___ Available data
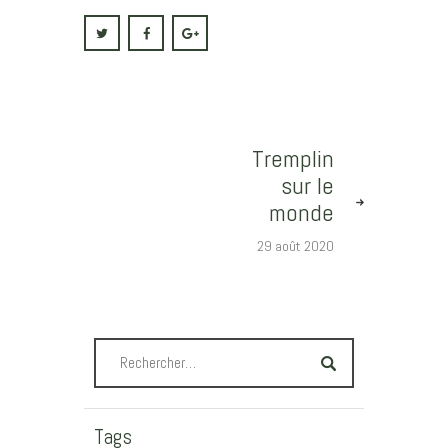
Tremplin
sur le
monde
29 août 2020
Tags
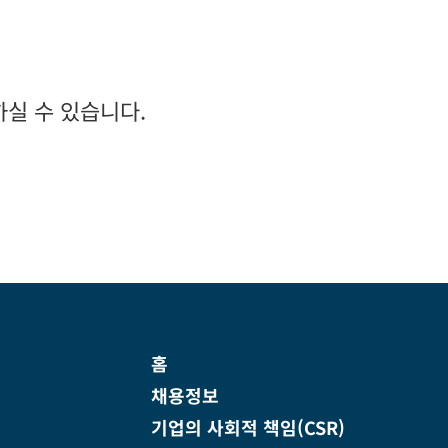
실 수 있습니다.
홈
채용정보
기업의 사회적 책임(CSR)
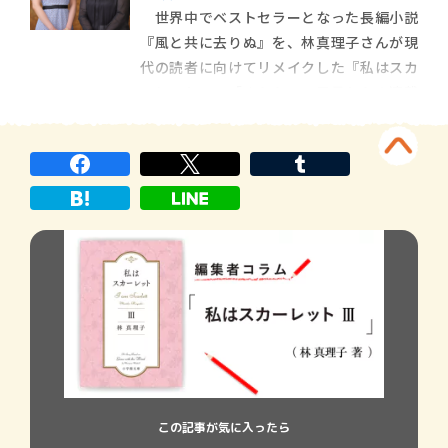
世界中でベストセラーとなった長編小説
『風と共に去りぬ』を、林真理子さんが現
代の読者に向けてリメイクした『私はスカ
ーレット』。「きらら」６月号からの連載
開始を記念して、宝塚歌劇団の元男役トッ
プであり、スカーレット役を演じた経験も
持つ龍真咲さんと林さんが、個性的な美貌
と嵐のような激しい気性を持つヒロインの
魅力、作品の世界観について語り合いまし
た。
この記事が気に入ったら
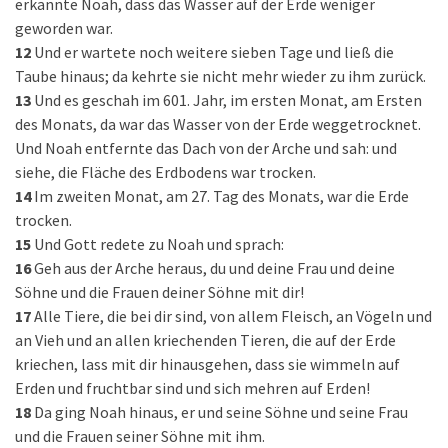
erkannte Noah, dass das Wasser auf der Erde weniger
geworden war.
12
Und er wartete noch weitere sieben Tage und ließ die
Taube hinaus; da kehrte sie nicht mehr wieder zu ihm zurück.
13
Und es geschah im 601. Jahr, im ersten Monat, am Ersten
des Monats, da war das Wasser von der Erde weggetrocknet.
Und Noah entfernte das Dach von der Arche und sah: und
siehe, die Fläche des Erdbodens war trocken.
14
Im zweiten Monat, am 27. Tag des Monats, war die Erde
trocken.
15
Und Gott redete zu Noah und sprach:
16
Geh aus der Arche heraus, du und deine Frau und deine
Söhne und die Frauen deiner Söhne mit dir!
17
Alle Tiere, die bei dir sind, von allem Fleisch, an Vögeln und
an Vieh und an allen kriechenden Tieren, die auf der Erde
kriechen, lass mit dir hinausgehen, dass sie wimmeln auf
Erden und fruchtbar sind und sich mehren auf Erden!
18
Da ging Noah hinaus, er und seine Söhne und seine Frau
und die Frauen seiner Söhne mit ihm.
______
* _Exercise instructions_
When a line in the material above includes the word "Arche", copy that line.

* _Task result_
Und Noah entfernte das Dach von der Arche und sah: und
Geh aus der Arche heraus, du und deine Frau und deine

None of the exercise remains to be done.